Он мог баюкать в ладонях свой собственный череп, зная, что в его голове живы те же мысли, что роились когда-то под этим пустым костяным сводом, заглядывать в пустые глазницы, откуда когда-то с ужасом смотрели глаза — нет, уже не Сарио, а Мартайна, ох, нет, Игнаддио, это он был первым. Он взглянул на картину и какое-то время не мог вспомнить, который же из них Игнаддио. Ах, да, вон он, его выдает одежда, такую носили несколько веков назад Он вновь перевел взгляд на череп, который был для него мементо вива, напоминанием о жизни.
Его жизни. Жизни Сааведры.
Скоро. Дрожь пальцев, замерзших в холодной мастерской, напомнила ему, что этому телу немного осталось жить. А потом у него будет Рафейо — сильный, красивый, умный, с прекрасными связями. И когда придет черед рисовать Рафейо в Пейнтраддо Меморрио, на нем будут роскошные, украшенные драгоценными каменьями одежды Верховного иллюстратора.
И тогда он, быть может, освободит Сааведру из ее нарисованной тюрьмы и…
…и они проживут вместе всю жизнь, а потом умрут? И превратятся в бездушные кости, каждый в своей могиле?
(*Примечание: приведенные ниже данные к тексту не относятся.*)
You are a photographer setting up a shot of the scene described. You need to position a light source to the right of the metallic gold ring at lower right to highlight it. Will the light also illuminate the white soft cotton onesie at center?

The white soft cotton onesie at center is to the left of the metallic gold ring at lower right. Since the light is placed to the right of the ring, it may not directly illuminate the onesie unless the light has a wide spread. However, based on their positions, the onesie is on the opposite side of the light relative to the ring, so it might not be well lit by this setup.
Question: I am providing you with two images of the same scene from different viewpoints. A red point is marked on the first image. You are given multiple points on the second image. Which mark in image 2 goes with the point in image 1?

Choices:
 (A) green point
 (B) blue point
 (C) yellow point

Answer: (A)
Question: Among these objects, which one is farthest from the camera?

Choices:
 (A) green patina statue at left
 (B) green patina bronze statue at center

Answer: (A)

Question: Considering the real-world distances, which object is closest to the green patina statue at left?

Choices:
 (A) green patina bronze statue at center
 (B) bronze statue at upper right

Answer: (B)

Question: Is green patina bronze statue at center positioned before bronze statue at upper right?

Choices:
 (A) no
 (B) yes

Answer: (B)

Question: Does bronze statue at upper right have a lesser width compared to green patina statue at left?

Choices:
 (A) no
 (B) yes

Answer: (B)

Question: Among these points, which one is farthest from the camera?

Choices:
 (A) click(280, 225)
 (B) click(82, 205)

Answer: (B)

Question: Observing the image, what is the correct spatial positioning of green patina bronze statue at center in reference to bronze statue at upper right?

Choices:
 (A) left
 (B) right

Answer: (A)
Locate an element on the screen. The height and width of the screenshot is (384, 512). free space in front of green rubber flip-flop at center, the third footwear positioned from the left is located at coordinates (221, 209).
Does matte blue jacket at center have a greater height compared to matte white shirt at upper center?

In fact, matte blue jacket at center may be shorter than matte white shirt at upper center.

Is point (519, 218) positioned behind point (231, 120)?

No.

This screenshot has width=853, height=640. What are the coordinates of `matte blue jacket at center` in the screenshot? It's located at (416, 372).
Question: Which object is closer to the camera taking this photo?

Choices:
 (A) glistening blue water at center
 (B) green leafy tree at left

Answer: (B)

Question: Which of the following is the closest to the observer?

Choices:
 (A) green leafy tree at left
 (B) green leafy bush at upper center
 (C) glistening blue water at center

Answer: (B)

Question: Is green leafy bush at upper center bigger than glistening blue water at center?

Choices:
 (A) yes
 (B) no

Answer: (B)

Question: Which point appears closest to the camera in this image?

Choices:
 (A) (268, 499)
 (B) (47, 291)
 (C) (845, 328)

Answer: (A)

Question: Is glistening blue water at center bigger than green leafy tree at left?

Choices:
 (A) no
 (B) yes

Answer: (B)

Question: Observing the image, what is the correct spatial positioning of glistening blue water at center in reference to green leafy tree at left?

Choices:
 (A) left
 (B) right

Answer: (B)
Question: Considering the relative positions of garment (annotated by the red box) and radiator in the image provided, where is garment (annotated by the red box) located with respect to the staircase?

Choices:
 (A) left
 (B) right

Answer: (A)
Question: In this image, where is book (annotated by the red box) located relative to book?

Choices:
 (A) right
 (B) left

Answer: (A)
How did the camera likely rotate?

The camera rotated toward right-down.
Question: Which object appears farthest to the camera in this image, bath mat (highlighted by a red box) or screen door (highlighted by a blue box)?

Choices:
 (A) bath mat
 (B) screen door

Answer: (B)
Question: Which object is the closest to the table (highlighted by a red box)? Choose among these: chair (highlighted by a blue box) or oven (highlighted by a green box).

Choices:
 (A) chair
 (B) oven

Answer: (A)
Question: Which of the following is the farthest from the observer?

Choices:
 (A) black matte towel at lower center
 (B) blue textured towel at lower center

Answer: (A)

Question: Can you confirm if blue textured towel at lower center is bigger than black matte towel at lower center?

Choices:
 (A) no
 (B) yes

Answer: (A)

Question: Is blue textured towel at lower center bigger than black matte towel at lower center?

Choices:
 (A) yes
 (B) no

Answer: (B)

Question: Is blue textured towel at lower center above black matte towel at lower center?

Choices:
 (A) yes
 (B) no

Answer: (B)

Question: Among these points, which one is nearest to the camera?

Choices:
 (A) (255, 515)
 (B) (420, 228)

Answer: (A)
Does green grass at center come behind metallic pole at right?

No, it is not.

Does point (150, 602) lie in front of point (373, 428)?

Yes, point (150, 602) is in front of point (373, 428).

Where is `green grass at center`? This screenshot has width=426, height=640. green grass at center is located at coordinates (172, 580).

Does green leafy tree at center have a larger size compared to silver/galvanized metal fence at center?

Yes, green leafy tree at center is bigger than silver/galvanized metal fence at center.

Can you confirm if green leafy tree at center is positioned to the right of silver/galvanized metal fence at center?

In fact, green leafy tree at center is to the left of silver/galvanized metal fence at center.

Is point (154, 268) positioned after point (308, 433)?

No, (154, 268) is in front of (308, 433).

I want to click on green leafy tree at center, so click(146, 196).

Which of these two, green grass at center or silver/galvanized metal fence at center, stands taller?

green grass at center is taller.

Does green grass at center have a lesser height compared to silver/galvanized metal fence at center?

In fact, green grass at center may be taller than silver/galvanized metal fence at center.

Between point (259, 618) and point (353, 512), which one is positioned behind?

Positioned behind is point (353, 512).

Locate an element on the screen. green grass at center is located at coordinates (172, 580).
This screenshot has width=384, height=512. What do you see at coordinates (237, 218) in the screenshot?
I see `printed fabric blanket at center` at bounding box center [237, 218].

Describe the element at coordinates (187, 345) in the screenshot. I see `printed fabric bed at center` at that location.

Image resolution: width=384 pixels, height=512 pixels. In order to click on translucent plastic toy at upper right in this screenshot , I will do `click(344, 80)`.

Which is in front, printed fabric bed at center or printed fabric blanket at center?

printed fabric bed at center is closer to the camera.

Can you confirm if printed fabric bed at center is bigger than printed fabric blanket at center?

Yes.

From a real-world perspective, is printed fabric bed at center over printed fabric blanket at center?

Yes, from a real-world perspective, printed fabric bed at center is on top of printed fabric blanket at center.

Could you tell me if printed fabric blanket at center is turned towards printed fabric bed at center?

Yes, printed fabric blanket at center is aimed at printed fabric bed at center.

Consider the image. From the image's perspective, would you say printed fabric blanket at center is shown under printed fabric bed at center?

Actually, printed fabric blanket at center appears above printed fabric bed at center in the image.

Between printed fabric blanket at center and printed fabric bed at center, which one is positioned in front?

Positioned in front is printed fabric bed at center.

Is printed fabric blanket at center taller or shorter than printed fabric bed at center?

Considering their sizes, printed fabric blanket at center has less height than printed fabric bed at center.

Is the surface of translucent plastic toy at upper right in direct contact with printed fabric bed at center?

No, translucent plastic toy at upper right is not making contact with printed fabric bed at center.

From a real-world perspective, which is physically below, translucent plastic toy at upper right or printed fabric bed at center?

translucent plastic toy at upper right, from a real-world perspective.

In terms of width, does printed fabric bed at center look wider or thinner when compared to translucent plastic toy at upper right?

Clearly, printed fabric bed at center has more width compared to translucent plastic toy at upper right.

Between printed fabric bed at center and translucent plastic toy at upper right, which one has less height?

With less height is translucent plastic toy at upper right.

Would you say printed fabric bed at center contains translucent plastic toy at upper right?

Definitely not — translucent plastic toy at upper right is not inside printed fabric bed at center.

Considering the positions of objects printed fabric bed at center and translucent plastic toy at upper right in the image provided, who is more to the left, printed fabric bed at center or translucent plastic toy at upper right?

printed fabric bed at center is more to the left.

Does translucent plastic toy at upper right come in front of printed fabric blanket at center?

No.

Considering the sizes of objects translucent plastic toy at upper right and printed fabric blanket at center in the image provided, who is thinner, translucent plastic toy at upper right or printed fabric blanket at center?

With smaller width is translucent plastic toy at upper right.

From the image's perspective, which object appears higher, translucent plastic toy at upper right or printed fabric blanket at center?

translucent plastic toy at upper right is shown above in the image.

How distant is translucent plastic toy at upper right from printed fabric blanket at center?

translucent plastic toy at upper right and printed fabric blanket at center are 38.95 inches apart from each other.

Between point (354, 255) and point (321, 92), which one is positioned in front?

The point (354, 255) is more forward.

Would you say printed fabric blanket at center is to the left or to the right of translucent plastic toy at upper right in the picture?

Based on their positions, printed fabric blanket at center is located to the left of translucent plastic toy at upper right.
И пропадут все мысли, талант, вся магия, наконец?
Содрогнувшись, он положил на место череп Сарио и покинул мастерскую.
* * *
— Она совсем не такая, как ты говорил, — сказала Лейла Грихальва своему брату Кабралу, когда они шли по улицам разрушенного торгового города. — Ты видел ее лицо, когда она читала письмо Гизеллы? И она даже не спросила об Арриго!
— А зачем ей было спрашивать, его молчание говорит само за себя.
Лейла пожала плечами.
— Ты говоришь, он сердит на нее, но она же не делает ему ничего, кроме добра. Когда-нибудь они будут править. Люди запомнят, как Мечелла трудилась для них.
— Так ведь она, а не он. — Кабрал пнул очередной камень, сжав кулаки в карманах серого вязаного жилета. — Он сидит себе на отцовском месте, разбираясь с отправкой партий руды, ценами на зерно и массой других ненужных вещей, с которыми прекрасно справились бы советники, а она в это время…
Кабрал оборвал себя на полуслове.
Они прошли еще несколько шагов. Лейла молчала. Он взглянул на нее сверху вниз и нахмурился. Опять на ее лице это гнусное высокомерное выражение, совсем как тогда, когда они оба были детьми и она подслушивала у дверей.
— Разве тебе не надо учитывать кисти, или чем ты там занимаешься? — ворчливо поинтересовался Кабрал.
— Ты прекрасно знаешь, что это был только предлог для моего участия в поездке. Ты же сам это и предложил! Хотя, по-моему, она тут и без нас справлялась. Надо сказать, я удивлена, что она разбирается в чем-то еще, кроме деторождения.
Он бросил на нее свирепый взгляд.
— Маллика лингва!
— Придумай оскорбление получше, братец, — весело ответила Лейла. — Все знают, что у меня злой язычок! Но я собиралась сказать, что в Мейа-Суэрте ей как раз понадобится наша помощь. Особенно теперь, когда Арриго опять навещает Тасию — один, и, как он думает, тайно.
— Что? — Кабрал схватил ее за руку. — Что ты там слышала?
— Мне говорил кто-то из Палассо Грихальва, а он, в свою очередь, услышал это от кого-то из слуг Арриго, но я ничего тебе не расскажу, пока ты не успокоишься.
Она вырвала руку, которую он сжимал как в тисках.